=== EXERCISE DETAILS ===
Reproduce all of the material below word for word, keeping every line in its original order.

=== STORED RECORDS ===
Start

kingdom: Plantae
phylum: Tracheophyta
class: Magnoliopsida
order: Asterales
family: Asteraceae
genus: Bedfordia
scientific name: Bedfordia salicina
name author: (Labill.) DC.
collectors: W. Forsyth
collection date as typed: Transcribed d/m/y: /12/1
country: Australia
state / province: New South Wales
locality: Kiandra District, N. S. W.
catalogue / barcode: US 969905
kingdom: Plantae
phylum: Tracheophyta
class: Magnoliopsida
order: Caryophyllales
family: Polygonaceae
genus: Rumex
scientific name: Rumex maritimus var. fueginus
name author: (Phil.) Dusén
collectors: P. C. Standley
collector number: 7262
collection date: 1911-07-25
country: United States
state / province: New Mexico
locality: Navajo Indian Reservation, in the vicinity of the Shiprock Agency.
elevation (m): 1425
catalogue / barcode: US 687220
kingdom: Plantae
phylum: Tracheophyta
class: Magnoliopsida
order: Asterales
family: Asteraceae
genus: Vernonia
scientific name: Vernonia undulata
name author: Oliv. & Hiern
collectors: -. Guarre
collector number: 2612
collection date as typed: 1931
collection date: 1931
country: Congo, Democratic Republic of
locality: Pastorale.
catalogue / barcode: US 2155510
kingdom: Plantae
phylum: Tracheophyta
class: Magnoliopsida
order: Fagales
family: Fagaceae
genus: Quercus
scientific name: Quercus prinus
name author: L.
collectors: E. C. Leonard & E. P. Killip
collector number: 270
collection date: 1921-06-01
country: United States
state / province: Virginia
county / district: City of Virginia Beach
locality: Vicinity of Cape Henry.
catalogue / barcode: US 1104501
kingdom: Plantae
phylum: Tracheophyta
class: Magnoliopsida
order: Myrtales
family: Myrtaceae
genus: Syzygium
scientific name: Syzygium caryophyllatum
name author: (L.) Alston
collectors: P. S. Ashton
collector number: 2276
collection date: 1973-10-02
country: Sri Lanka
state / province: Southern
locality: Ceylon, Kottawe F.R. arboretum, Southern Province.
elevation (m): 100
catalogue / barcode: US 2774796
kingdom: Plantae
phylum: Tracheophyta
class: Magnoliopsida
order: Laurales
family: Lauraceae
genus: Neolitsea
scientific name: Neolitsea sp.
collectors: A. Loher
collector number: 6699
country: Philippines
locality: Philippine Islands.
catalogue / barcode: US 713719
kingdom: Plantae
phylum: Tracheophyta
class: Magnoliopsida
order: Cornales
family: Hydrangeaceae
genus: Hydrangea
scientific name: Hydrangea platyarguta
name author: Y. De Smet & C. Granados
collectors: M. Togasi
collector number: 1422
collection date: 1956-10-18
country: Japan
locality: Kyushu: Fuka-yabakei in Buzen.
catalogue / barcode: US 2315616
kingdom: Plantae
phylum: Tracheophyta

End

=== RIGHT ANSWER ===
kingdom: Plantae
phylum: Tracheophyta
class: Magnoliopsida
order: Asterales
family: Asteraceae
genus: Bedfordia
scientific name: Bedfordia salicina
name author: (Labill.) DC.
collectors: W. Forsyth
collection date as typed: Transcribed d/m/y: /12/1
country: Australia
state / province: New South Wales
locality: Kiandra District, N. S. W.
catalogue / barcode: US 969905
kingdom: Plantae
phylum: Tracheophyta
class: Magnoliopsida
order: Caryophyllales
family: Polygonaceae
genus: Rumex
scientific name: Rumex maritimus var. fueginus
name author: (Phil.) Dusén
collectors: P. C. Standley
collector number: 7262
collection date: 1911-07-25
country: United States
state / province: New Mexico
locality: Navajo Indian Reservation, in the vicinity of the Shiprock Agency.
elevation (m): 1425
catalogue / barcode: US 687220
kingdom: Plantae
phylum: Tracheophyta
class: Magnoliopsida
order: Asterales
family: Asteraceae
genus: Vernonia
scientific name: Vernonia undulata
name author: Oliv. & Hiern
collectors: -. Guarre
collector number: 2612
collection date as typed: 1931
collection date: 1931
country: Congo, Democratic Republic of
locality: Pastorale.
catalogue / barcode: US 2155510
kingdom: Plantae
phylum: Tracheophyta
class: Magnoliopsida
order: Fagales
family: Fagaceae
genus: Quercus
scientific name: Quercus prinus
name author: L.
collectors: E. C. Leonard & E. P. Killip
collector number: 270
collection date: 1921-06-01
country: United States
state / province: Virginia
county / district: City of Virginia Beach
locality: Vicinity of Cape Henry.
catalogue / barcode: US 1104501
kingdom: Plantae
phylum: Tracheophyta
class: Magnoliopsida
order: Myrtales
family: Myrtaceae
genus: Syzygium
scientific name: Syzygium caryophyllatum
name author: (L.) Alston
collectors: P. S. Ashton
collector number: 2276
collection date: 1973-10-02
country: Sri Lanka
state / province: Southern
locality: Ceylon, Kottawe F.R. arboretum, Southern Province.
elevation (m): 100
catalogue / barcode: US 2774796
kingdom: Plantae
phylum: Tracheophyta
class: Magnoliopsida
order: Laurales
family: Lauraceae
genus: Neolitsea
scientific name: Neolitsea sp.
collectors: A. Loher
collector number: 6699
country: Philippines
locality: Philippine Islands.
catalogue / barcode: US 713719
kingdom: Plantae
phylum: Tracheophyta
class: Magnoliopsida
order: Cornales
family: Hydrangeaceae
genus: Hydrangea
scientific name: Hydrangea platyarguta
name author: Y. De Smet & C. Granados
collectors: M. Togasi
collector number: 1422
collection date: 1956-10-18
country: Japan
locality: Kyushu: Fuka-yabakei in Buzen.
catalogue / barcode: US 2315616
kingdom: Plantae
phylum: Tracheophyta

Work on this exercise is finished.